Nguyen Thi Mai, Kim Nackhyoung, Kim Da Hae, Le Hoang Long, Piran Md Jalil, Um Soo-Jong, Kim Jin Hee
Department of Integrative Bioscience & Biotechnology, Sejong University, 209 Neungdong-ro, Gwangjin-gu, Seoul 05006, Korea.
Department of Computer Science & Engineering, Sejong University, 209 Neungdong-ro, Gwangjin-gu, Seoul 05006, Korea.
Biomedicines. 2021 Nov 20;9(11):1733. doi: 10.3390/biomedicines9111733.
Deep learning (DL) is a distinct class of machine learning that has achieved first-class performance in many fields of study. For epigenomics, the application of DL to assist physicians and scientists in human disease-relevant prediction tasks has been relatively unexplored until very recently. In this article, we critically review published studies that employed DL models to predict disease detection, subtype classification, and treatment responses, using epigenomic data. A comprehensive search on PubMed, Scopus, Web of Science, Google Scholar, and arXiv.org was performed following the Preferred Reporting Items for Systematic Reviews and Meta-Analyses guidelines. Among 1140 initially identified publications, we included 22 articles in our review. DNA methylation and RNA-sequencing data are most frequently used to train the predictive models. The reviewed models achieved a high accuracy ranged from 88.3% to 100.0% for disease detection tasks, from 69.5% to 97.8% for subtype classification tasks, and from 80.0% to 93.0% for treatment response prediction tasks. We generated a workflow to develop a predictive model that encompasses all steps from first defining human disease-related tasks to finally evaluating model performance.
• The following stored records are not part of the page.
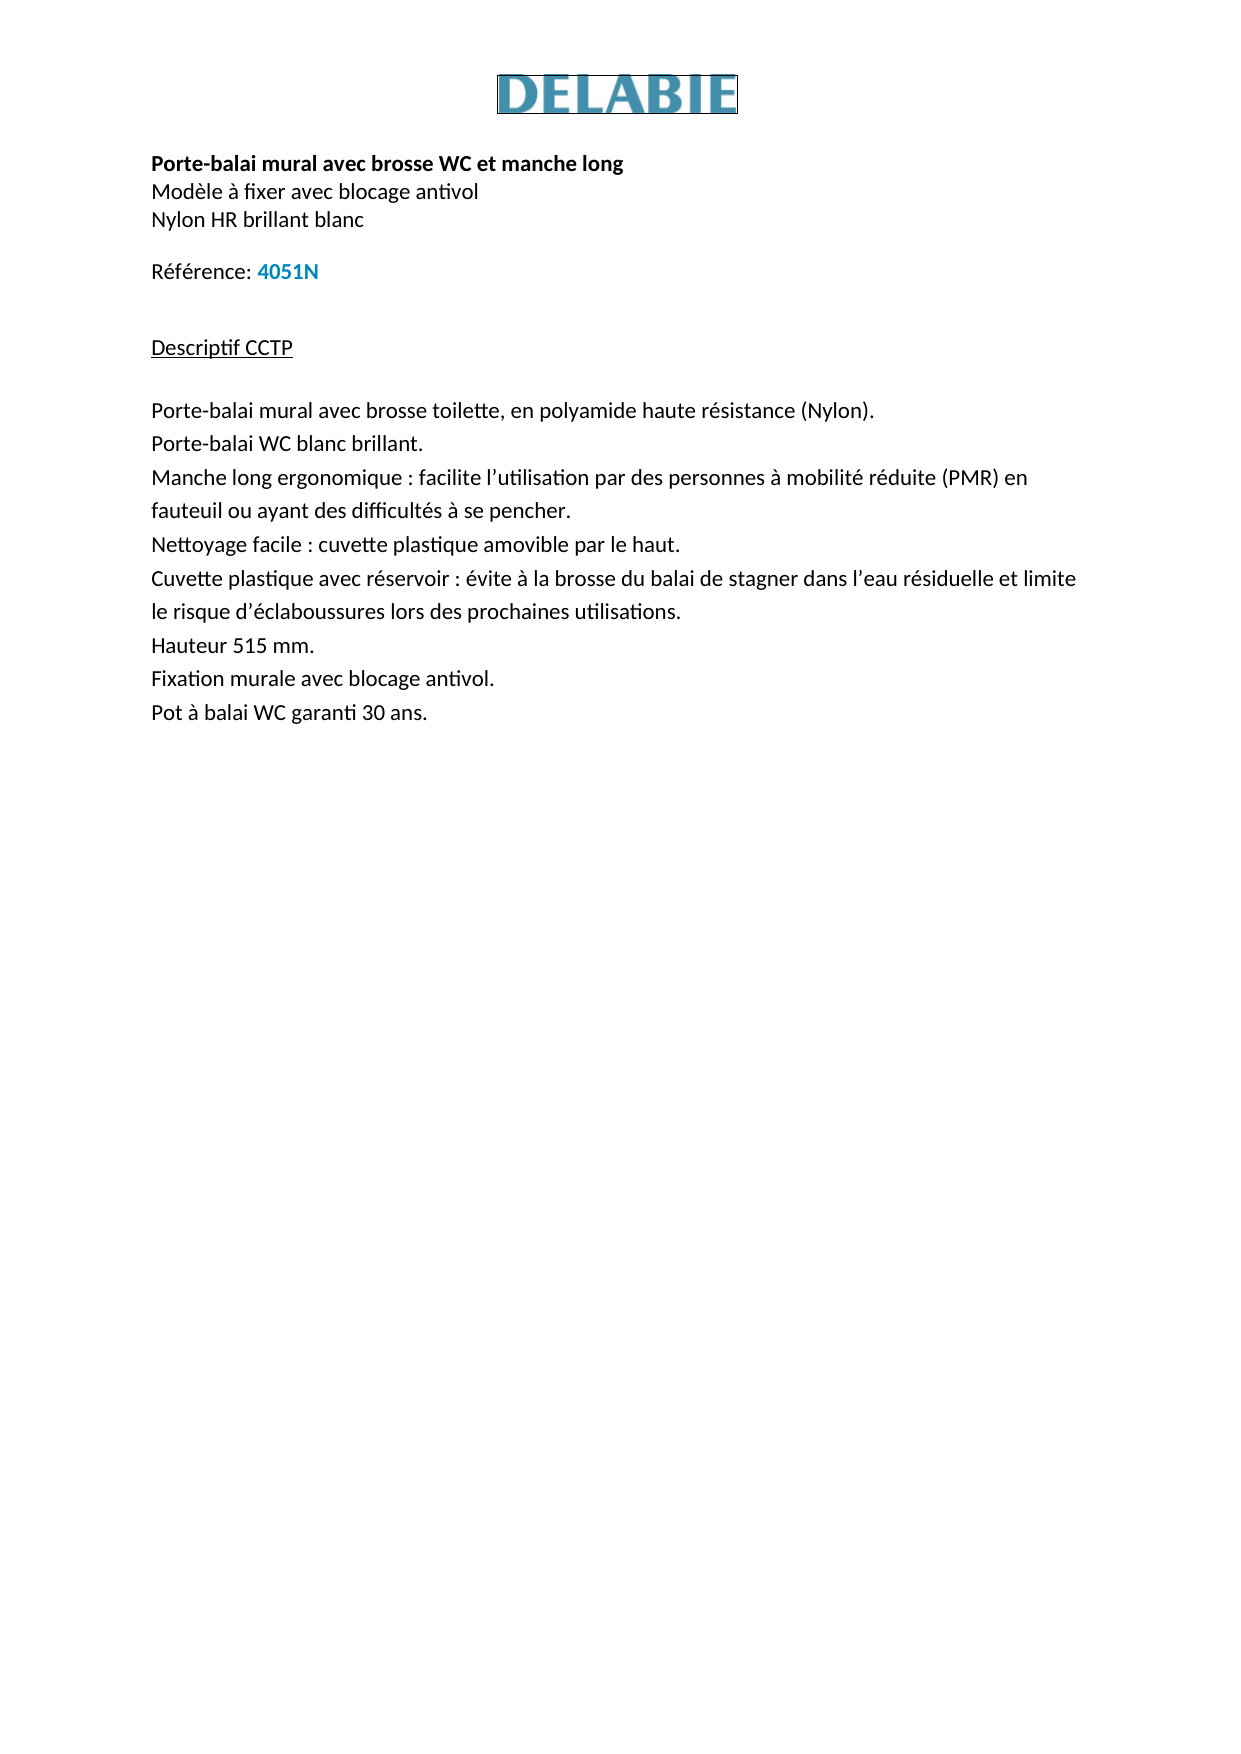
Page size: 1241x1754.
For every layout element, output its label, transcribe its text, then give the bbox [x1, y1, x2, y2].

text Modèle à fixer avec blocage antivol [151, 177, 1084, 205]
text Fixation murale avec blocage antivol. [151, 664, 1084, 692]
text Nylon HR brillant blanc [151, 205, 1084, 233]
text Pot à balai WC garanti 30 ans. [151, 698, 1084, 726]
text Manche long ergonomique : facilite l’utilisation par des personnes à mobilité réduite (PMR) en fauteuil ou ayant des difficultés à se pencher. [151, 463, 1084, 525]
text Référence: 4051N [151, 257, 1084, 285]
text Descriptif CCTP [151, 333, 1084, 361]
text Nettoyage facile : cuvette plastique amovible par le haut. [151, 530, 1084, 558]
text Porte-balai WC blanc brillant. [151, 429, 1084, 458]
text Cuvette plastique avec réservoir : évite à la brosse du balai de stagner dans l’eau résiduelle et limite le risque d’éclaboussures lors des prochaines utilisations. [151, 564, 1084, 625]
text Hauteur 515 mm. [151, 631, 1084, 659]
text Porte-balai mural avec brosse WC et manche long [151, 149, 1084, 177]
text Porte-balai mural avec brosse toilette, en polyamide haute résistance (Nylon). [151, 396, 1084, 424]
picture [498, 76, 737, 113]
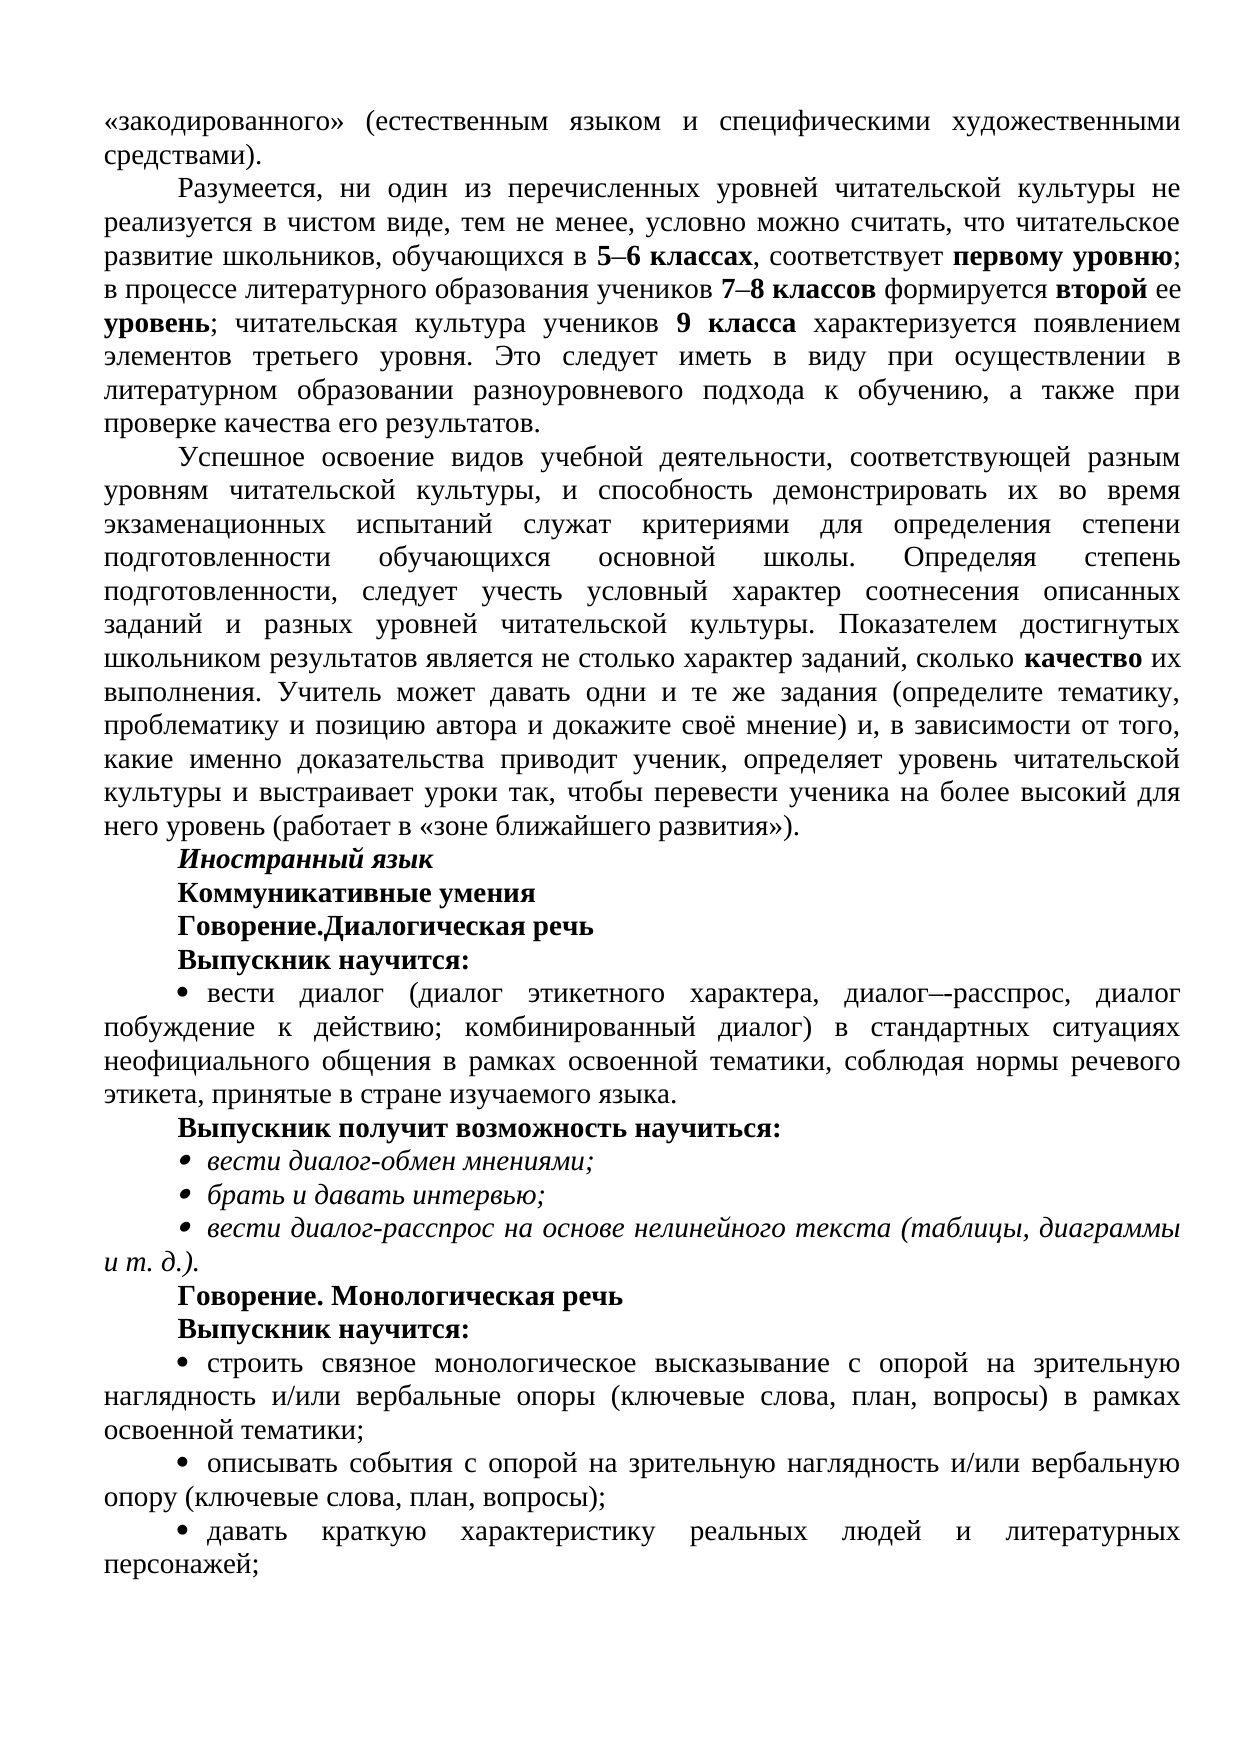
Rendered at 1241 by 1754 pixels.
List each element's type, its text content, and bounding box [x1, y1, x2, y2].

text Выпускник научится: [103, 942, 1181, 976]
list вести диалог-расспрос на основе нелинейного текста (таблицы, диаграммы и т. д.). [103, 1211, 1181, 1278]
list брать и давать интервью; [103, 1177, 1181, 1211]
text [103, 103, 1181, 171]
text Выпускник научится: [103, 1311, 1181, 1345]
text Выпускник получит возможность научиться: [103, 1110, 1181, 1143]
list вести диалог-обмен мнениями; [103, 1143, 1181, 1177]
text Разумеется, ни один из перечисленных уровней читательской культуры не реализуется в чистом виде, тем не менее, условно можно считать, что читательское развитие школьников, обучающихся в 5–6 классах, соответствует первому уровню; в процессе литературного образования учеников 7–8 классов формируется второй ее уровень; читательская культура учеников 9 класса характеризуется появлением элементов третьего уровня. Это следует иметь в виду при осуществлении в литературном образовании разноуровневого подхода к обучению, а также при проверке качества его результатов. [103, 171, 1181, 439]
text Успешное освоение видов учебной деятельности, соответствующей разным уровням читательской культуры, и способность демонстрировать их во время экзаменационных испытаний служат критериями для определения степени подготовленности обучающихся основной школы. Определяя степень подготовленности, следует учесть условный характер соотнесения описанных заданий и разных уровней читательской культуры. Показателем достигнутых школьником результатов является не столько характер заданий, сколько качество их выполнения. Учитель может давать одни и те же задания (определите тематику, проблематику и позицию автора и докажите своё мнение) и, в зависимости от того, какие именно доказательства приводит ученик, определяет уровень читательской культуры и выстраивает уроки так, чтобы перевести ученика на более высокий для него уровень (работает в «зоне ближайшего развития»). [103, 439, 1181, 841]
text Говорение. Монологическая речь [103, 1278, 1181, 1311]
text Говорение.Диалогическая речь [103, 908, 1181, 942]
list давать краткую характеристику реальных людей и литературных персонажей; [103, 1513, 1181, 1580]
subtitle Иностранный язык [103, 841, 1181, 875]
text Коммуникативные умения [103, 875, 1181, 908]
list описывать события с опорой на зрительную наглядность и/или вербальную опору (ключевые слова, план, вопросы); [103, 1446, 1181, 1513]
list строить связное монологическое высказывание с опорой на зрительную наглядность и/или вербальные опоры (ключевые слова, план, вопросы) в рамках освоенной тематики; [103, 1345, 1181, 1446]
list вести диалог (диалог этикетного характера, диалог–-расспрос, диалог побуждение к действию; комбинированный диалог) в стандартных ситуациях неофициального общения в рамках освоенной тематики, соблюдая нормы речевого этикета, принятые в стране изучаемого языка. [103, 976, 1181, 1110]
DL holds promise for transforming epigenomic big data into valuable knowledge that will enhance the development of translational epigenomics.
深度学习(DL)是机器学习中的一个独特类别,在许多研究领域都取得了一流的表现。对于表观基因组学而言,直到最近,深度学习在协助医生和科学家进行人类疾病相关预测任务方面的应用仍相对未被探索。在本文中,我们批判性地回顾了已发表的研究,这些研究使用表观基因组数据,采用深度学习模型来预测疾病检测、亚型分类和治疗反应。按照系统评价和荟萃分析的首选报告项目指南,我们在PubMed、Scopus、科学网、谷歌学术和arXiv.org上进行了全面检索。在最初识别出的1140篇出版物中,我们纳入了22篇文章进行综述。DNA甲基化和RNA测序数据最常用于训练预测模型。综述中的模型在疾病检测任务中的准确率高达88.3%至100.0%,在亚型分类任务中的准确率为69.5%至97.8%,在治疗反应预测任务中的准确率为80.0%至93.0%。我们生成了一个开发预测模型的工作流程,涵盖从最初定义人类疾病相关任务到最终评估模型性能的所有步骤。深度学习有望将表观基因组大数据转化为有价值的知识,这将促进转化表观基因组学的发展。